Which lines include the word "series"? Pick out each one and copy it.
——————
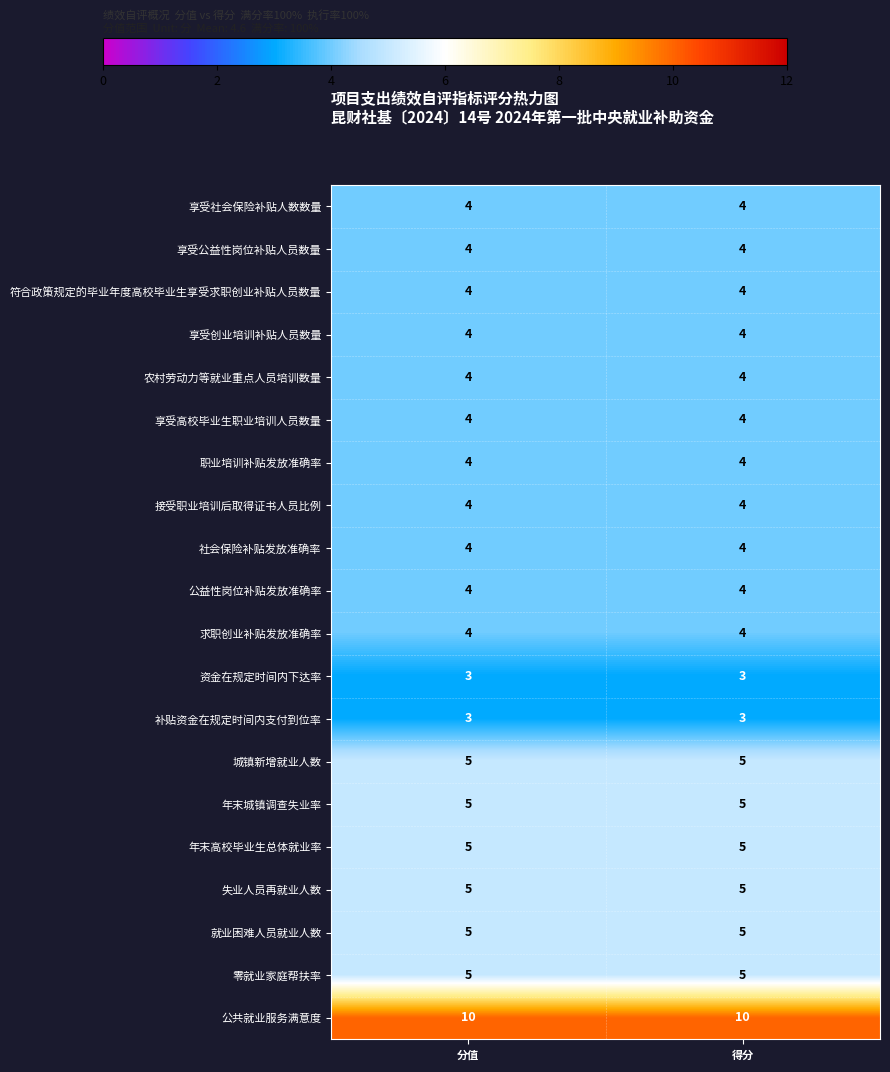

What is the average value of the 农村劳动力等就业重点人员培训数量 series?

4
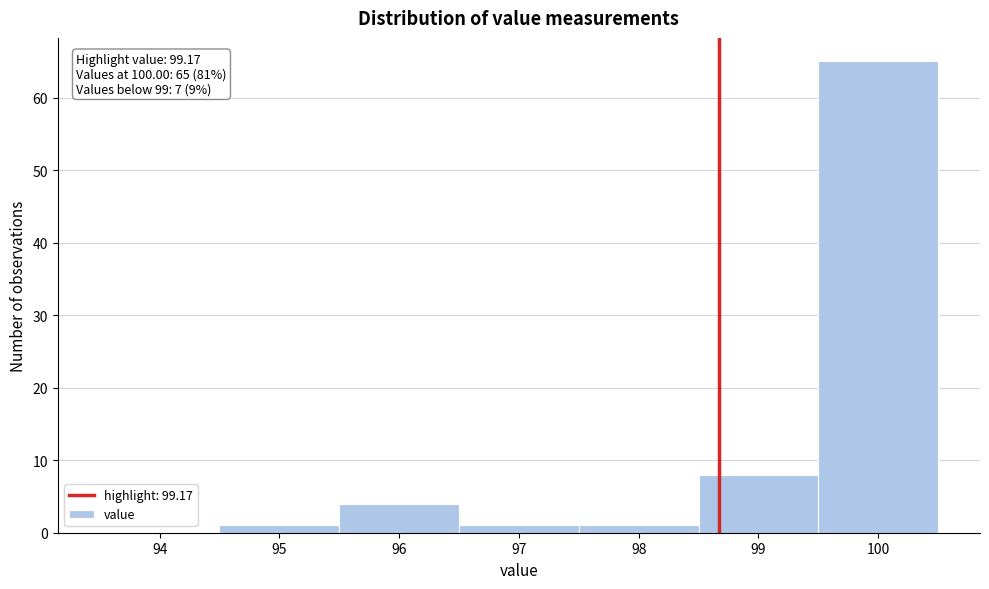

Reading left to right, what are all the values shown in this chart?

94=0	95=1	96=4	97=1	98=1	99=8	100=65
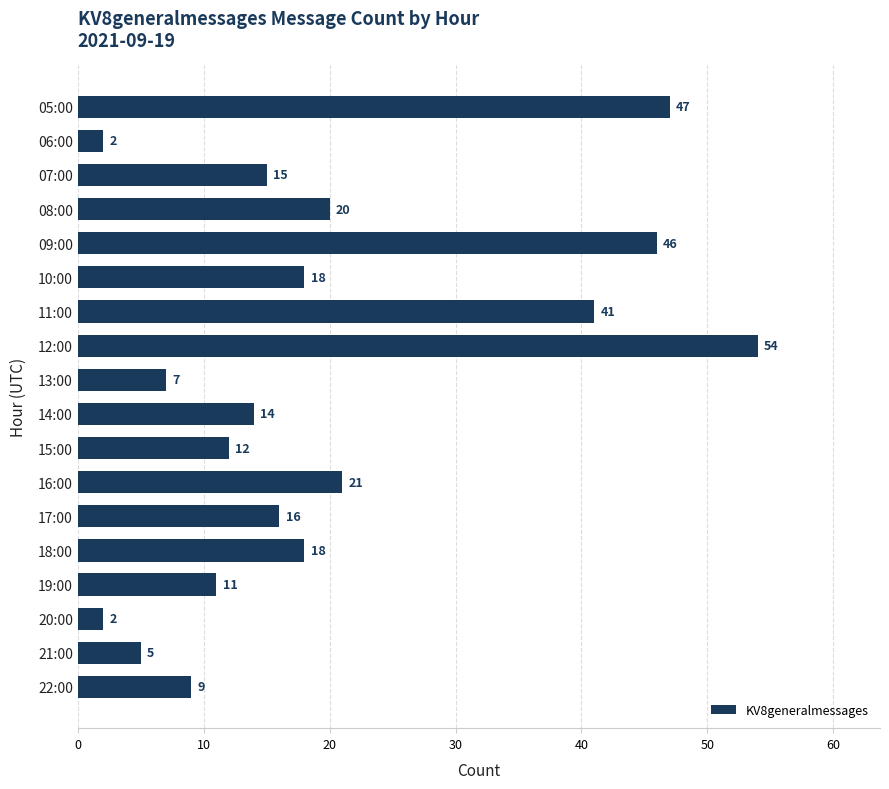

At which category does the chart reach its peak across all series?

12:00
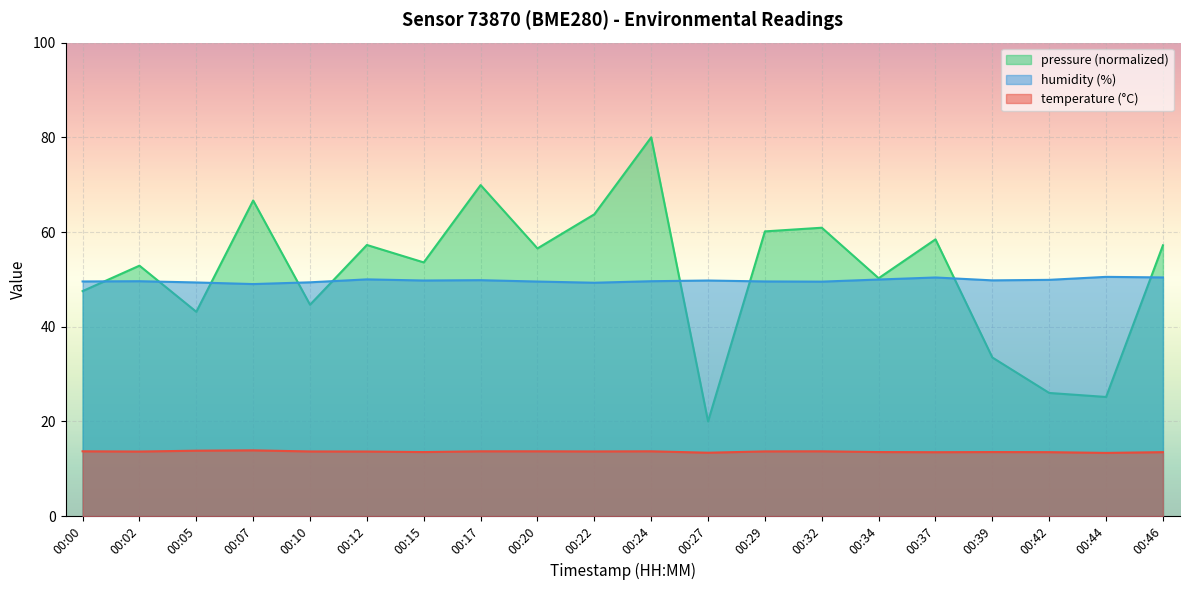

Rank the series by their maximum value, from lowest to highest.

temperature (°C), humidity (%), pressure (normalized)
——————
:: YOUR SOLUTION ::
What is the average value of the 农村劳动力等就业重点人员培训数量 series?
At which category does the chart reach its peak across all series?
Rank the series by their maximum value, from lowest to highest.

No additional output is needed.